O republicanismo fala ainda em liberdades. Não uma só liberdade, apesar de todas estarem incluídas no ideal de liberdade como não-dominação, mas de liberdades várias, conjugando-se a liberdade dos antigos com a liberdade dos modernos, isto é, conjugando a liberdade como participação política na ágora com a liberdade de defesa perante o poder. Ainda uma nota sustenta a fundamental importância do Princípio republicano: a socialidade. O Estado Brasileiro busca, pela igualdade de oportunidades e pela regulação para alcançar o bem comum, tornar-se uma ordem livre marcada pela reciprocidade, igualdade e solidariedade.
Nesses sentidos, pode-se afirmar que as idéias da revolução Francesa, presentes em menor medida na Constituição dos EUA, também são tingidas com as cores fortes da igualdade, da liberdade e da fraternidade. A República Brasileira é, então, azul, branca e vermelha, podendo ser o sonho daqueles que antes lutaram por mais liberdade, e não qualquer liberdade, mas aquela capaz de diminuir a opressão e a dominação.

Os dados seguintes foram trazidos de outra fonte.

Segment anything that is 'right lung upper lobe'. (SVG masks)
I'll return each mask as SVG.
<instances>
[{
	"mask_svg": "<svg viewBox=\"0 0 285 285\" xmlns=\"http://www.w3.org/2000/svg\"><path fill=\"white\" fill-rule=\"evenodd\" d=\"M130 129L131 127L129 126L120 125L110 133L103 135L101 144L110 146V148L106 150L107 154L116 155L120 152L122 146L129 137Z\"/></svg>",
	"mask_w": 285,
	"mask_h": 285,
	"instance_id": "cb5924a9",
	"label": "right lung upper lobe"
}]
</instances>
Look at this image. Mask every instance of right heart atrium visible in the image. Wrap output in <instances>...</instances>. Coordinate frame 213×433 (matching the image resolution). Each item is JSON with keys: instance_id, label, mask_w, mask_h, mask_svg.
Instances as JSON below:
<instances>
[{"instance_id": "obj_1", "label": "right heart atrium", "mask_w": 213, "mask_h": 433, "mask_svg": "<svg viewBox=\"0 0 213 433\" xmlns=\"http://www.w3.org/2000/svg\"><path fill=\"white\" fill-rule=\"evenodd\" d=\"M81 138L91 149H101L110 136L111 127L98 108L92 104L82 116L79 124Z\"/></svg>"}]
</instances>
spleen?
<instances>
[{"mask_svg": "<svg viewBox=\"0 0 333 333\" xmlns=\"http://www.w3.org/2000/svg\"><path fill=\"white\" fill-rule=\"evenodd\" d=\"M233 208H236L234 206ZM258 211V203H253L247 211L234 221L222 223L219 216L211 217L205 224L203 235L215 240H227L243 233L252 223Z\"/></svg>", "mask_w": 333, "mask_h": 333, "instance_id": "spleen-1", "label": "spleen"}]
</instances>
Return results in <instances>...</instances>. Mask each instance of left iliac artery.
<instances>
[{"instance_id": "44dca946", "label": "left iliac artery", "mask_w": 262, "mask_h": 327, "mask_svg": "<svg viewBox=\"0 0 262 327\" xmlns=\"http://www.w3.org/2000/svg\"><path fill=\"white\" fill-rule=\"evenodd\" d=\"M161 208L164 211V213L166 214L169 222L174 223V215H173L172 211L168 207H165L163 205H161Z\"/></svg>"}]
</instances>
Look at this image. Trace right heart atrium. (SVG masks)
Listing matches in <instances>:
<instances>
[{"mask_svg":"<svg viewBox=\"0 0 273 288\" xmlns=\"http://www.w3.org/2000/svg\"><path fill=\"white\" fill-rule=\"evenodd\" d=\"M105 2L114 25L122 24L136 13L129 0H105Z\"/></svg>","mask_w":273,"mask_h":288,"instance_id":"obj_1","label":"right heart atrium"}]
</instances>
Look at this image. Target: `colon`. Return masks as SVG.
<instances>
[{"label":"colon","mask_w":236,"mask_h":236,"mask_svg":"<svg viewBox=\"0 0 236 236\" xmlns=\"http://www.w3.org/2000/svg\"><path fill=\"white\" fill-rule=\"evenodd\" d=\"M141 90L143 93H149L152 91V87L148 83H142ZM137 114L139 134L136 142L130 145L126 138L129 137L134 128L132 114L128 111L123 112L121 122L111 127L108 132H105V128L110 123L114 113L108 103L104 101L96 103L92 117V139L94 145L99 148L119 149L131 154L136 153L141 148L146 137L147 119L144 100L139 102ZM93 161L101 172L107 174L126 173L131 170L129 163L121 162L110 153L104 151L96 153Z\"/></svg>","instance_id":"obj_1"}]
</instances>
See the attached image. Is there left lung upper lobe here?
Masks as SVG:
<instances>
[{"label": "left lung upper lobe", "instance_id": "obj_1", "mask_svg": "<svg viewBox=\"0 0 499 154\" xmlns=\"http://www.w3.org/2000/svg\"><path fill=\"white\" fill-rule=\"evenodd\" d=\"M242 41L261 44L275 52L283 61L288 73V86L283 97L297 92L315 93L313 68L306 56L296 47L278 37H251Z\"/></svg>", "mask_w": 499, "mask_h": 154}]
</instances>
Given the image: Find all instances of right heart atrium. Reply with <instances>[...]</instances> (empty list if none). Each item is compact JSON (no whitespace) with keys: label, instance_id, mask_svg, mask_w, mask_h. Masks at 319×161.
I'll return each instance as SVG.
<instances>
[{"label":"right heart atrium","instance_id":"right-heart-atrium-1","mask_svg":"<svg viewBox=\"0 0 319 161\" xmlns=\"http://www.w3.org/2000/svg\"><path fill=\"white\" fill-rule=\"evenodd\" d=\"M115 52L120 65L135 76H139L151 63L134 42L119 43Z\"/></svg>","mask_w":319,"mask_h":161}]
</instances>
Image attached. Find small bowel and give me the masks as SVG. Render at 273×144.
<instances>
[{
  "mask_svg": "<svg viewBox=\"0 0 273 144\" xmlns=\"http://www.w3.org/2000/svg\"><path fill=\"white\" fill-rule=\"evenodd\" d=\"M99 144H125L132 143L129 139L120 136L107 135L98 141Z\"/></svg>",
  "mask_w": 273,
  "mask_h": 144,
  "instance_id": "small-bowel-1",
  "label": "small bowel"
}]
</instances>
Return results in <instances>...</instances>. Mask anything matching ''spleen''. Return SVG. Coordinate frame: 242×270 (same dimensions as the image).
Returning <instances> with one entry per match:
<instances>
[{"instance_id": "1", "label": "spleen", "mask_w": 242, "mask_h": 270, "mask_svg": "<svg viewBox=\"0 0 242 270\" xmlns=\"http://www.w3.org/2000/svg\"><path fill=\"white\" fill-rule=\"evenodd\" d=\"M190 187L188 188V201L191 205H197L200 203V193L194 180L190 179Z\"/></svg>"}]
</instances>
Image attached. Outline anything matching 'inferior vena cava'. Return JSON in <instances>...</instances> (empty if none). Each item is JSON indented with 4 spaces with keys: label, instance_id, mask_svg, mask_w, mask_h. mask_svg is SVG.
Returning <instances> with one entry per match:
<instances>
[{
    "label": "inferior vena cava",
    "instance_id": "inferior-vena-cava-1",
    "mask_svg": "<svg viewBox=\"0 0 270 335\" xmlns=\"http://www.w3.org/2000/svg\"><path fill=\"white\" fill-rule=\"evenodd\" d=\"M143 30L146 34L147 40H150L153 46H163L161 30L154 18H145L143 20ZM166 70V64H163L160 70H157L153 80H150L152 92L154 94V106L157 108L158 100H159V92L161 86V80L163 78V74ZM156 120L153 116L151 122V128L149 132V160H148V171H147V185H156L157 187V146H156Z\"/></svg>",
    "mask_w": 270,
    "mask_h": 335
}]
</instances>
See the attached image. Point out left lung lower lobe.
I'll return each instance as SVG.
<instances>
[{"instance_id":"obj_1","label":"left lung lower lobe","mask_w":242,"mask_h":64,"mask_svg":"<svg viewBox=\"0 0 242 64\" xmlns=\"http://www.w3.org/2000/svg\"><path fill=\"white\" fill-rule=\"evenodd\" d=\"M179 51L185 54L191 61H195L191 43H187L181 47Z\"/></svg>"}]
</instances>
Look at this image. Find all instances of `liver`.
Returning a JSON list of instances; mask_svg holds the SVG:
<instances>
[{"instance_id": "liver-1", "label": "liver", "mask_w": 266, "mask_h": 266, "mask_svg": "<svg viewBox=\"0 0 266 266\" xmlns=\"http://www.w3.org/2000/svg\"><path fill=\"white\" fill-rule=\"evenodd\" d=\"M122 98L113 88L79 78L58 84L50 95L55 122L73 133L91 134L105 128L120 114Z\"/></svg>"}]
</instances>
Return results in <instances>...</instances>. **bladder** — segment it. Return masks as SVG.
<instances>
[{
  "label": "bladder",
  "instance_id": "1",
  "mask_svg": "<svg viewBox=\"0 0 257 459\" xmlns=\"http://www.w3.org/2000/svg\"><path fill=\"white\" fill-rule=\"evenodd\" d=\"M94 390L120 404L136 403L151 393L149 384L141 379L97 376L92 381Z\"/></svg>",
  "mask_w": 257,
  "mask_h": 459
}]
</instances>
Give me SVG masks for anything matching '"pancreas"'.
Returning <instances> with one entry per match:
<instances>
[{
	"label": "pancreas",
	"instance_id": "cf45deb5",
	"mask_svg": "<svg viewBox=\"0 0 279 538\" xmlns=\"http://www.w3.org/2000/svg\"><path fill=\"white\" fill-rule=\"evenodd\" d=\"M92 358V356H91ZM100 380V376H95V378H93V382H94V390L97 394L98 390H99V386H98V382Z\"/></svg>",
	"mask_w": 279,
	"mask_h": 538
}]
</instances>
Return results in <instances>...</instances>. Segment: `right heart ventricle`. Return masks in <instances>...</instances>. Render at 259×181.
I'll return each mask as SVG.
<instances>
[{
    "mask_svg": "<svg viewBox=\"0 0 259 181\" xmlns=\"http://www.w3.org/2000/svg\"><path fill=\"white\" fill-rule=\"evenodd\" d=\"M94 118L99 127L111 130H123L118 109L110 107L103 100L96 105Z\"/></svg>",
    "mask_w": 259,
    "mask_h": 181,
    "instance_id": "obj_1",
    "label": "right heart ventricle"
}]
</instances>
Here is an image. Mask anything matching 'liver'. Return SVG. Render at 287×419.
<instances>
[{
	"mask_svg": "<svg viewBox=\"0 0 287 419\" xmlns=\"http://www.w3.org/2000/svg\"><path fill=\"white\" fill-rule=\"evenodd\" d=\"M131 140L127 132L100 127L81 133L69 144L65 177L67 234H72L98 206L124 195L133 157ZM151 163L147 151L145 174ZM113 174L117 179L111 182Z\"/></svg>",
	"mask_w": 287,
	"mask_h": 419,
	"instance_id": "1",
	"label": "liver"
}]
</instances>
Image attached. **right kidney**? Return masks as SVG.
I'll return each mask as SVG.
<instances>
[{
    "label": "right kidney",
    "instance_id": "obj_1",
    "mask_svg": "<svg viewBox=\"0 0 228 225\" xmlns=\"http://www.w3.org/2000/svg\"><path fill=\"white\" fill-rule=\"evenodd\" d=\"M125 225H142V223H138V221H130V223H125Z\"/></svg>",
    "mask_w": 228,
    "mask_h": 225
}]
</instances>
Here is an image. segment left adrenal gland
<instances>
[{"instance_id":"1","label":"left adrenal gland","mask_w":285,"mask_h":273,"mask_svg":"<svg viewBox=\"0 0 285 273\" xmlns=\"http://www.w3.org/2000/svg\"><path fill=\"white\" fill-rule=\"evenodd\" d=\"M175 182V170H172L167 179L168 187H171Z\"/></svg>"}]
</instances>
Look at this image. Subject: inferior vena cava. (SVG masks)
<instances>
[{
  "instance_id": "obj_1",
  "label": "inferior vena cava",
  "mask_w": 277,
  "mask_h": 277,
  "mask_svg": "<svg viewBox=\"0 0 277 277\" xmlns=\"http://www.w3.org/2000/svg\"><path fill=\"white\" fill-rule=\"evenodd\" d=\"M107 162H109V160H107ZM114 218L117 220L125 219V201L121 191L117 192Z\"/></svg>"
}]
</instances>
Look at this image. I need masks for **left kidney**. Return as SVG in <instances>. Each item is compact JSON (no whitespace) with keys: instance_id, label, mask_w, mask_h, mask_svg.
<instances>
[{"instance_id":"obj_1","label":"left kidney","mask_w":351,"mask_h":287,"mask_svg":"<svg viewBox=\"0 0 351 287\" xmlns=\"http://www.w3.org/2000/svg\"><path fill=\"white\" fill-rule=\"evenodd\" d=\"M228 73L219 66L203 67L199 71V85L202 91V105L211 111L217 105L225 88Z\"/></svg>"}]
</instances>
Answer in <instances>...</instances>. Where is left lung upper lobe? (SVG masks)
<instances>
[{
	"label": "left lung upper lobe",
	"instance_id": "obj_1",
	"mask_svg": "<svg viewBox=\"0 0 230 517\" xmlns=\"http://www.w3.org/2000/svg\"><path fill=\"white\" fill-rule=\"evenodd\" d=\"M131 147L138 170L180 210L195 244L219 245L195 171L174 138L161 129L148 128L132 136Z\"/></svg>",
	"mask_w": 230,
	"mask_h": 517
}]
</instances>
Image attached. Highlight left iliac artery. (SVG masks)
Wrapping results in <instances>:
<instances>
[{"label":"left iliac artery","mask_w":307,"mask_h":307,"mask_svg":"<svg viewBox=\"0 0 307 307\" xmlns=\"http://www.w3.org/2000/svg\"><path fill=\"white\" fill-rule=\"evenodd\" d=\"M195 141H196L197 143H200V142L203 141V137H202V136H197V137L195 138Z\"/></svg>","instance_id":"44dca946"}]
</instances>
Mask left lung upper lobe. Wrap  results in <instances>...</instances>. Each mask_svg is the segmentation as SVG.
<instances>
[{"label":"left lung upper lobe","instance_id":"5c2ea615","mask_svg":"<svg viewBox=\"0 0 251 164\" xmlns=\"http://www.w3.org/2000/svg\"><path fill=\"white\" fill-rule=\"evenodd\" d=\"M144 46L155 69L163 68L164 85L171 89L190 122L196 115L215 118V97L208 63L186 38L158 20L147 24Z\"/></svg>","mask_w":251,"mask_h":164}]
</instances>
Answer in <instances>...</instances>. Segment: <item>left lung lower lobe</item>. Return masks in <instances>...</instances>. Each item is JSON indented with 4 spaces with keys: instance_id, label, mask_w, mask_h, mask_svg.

4.1         A Opção Contra majoritária


O Constituinte optou ainda por mecanismos contra majoritários, impedindo, caso do Art. 60, §4º, ou dificultando a mudança e feitura de leis quando entendeu que elas deviam ser modificadas apenas quando já existisse um certo consenso acerca de sua modificação. Recordou-se aqui da premissa já tão propalada de que uma geração não pode impor à outra as suas leis sem o mínimo diálogo.
Destarte, impôs quoruns qualificados para se fazer uma Emenda a Constituição, impôs quoruns diferenciados para determinadas matérias afetas à Lei Complementar e retirou da incidência dos decretos e regulamentos várias matérias que só puderam ser tratadas a partir de lei. Dessa forma reduziu o constituinte de 1988 a arbitrariedade, tornou a atuação estatal mais previsível e impediu que as maiorias da vez modificassem a toda hora as Leis Básicas da Nação.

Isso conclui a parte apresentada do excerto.